*** Begin section ***
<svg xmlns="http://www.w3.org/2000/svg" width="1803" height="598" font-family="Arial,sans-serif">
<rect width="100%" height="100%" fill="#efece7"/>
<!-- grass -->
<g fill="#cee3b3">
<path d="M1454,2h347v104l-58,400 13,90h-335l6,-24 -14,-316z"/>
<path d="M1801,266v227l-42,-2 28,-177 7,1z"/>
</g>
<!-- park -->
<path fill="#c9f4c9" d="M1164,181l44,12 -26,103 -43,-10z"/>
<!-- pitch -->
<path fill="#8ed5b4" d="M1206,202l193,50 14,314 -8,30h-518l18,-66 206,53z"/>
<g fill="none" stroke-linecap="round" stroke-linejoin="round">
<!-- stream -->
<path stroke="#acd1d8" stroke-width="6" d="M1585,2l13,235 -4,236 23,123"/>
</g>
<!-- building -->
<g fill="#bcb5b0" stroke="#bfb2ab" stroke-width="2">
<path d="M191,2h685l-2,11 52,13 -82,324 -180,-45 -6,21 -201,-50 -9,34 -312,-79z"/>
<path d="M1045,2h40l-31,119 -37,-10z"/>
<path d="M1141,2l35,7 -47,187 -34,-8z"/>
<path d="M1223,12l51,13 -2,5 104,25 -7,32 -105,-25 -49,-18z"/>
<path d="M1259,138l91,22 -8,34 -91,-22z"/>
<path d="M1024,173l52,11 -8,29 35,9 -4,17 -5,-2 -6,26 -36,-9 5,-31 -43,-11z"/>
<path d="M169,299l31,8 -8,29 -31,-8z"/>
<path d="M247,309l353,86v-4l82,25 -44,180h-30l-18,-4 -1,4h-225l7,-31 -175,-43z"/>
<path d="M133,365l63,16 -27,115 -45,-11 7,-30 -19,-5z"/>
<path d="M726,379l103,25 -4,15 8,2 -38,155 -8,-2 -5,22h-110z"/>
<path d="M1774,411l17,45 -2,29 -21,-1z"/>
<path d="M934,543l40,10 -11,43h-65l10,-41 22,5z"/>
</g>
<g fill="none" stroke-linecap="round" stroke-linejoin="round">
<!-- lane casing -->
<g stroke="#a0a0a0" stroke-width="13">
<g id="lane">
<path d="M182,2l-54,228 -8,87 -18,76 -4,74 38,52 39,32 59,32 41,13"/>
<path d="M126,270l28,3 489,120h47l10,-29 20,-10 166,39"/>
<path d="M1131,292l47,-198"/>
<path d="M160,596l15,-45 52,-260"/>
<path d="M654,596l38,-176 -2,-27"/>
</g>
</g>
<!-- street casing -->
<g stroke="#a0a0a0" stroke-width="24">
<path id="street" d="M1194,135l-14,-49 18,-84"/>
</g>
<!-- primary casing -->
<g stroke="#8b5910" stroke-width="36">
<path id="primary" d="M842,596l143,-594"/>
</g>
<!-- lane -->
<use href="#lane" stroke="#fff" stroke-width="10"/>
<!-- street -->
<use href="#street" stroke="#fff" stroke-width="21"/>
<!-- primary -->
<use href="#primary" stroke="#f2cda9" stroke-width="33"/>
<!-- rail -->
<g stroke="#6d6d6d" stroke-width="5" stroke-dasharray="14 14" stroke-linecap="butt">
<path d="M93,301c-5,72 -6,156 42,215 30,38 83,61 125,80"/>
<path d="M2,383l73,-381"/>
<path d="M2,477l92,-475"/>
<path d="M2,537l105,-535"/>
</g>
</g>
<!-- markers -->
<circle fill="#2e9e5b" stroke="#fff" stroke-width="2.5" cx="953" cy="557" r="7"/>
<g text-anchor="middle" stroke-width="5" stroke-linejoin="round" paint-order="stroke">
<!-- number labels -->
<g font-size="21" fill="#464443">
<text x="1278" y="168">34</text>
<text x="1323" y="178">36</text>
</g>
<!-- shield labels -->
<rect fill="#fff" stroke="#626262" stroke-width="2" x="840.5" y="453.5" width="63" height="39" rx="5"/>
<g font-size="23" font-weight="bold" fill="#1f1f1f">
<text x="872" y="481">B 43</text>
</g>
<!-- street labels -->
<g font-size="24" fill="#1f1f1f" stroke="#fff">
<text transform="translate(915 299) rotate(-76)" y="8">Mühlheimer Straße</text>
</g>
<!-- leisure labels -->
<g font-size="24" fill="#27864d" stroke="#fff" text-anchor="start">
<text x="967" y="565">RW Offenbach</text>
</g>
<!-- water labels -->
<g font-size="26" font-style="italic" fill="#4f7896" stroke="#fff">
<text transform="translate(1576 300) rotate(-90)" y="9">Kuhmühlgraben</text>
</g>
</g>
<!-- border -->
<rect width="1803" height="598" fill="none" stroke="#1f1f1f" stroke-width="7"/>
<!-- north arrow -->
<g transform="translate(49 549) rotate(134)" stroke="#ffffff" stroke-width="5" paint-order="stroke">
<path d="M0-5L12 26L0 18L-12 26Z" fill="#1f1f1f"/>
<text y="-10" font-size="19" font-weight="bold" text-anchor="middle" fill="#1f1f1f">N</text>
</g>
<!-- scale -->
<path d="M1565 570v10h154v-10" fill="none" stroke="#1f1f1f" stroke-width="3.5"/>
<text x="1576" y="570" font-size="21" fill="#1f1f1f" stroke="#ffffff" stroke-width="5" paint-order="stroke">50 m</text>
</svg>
*** End section ***
*AIM OF THE EXERCISE*
Lines of the material may hold the string "middle". Copy each one that does.

*ANSWER AREA*
<g text-anchor="middle" stroke-width="5" stroke-linejoin="round" paint-order="stroke">
<text y="-10" font-size="19" font-weight="bold" text-anchor="middle" fill="#1f1f1f">N</text>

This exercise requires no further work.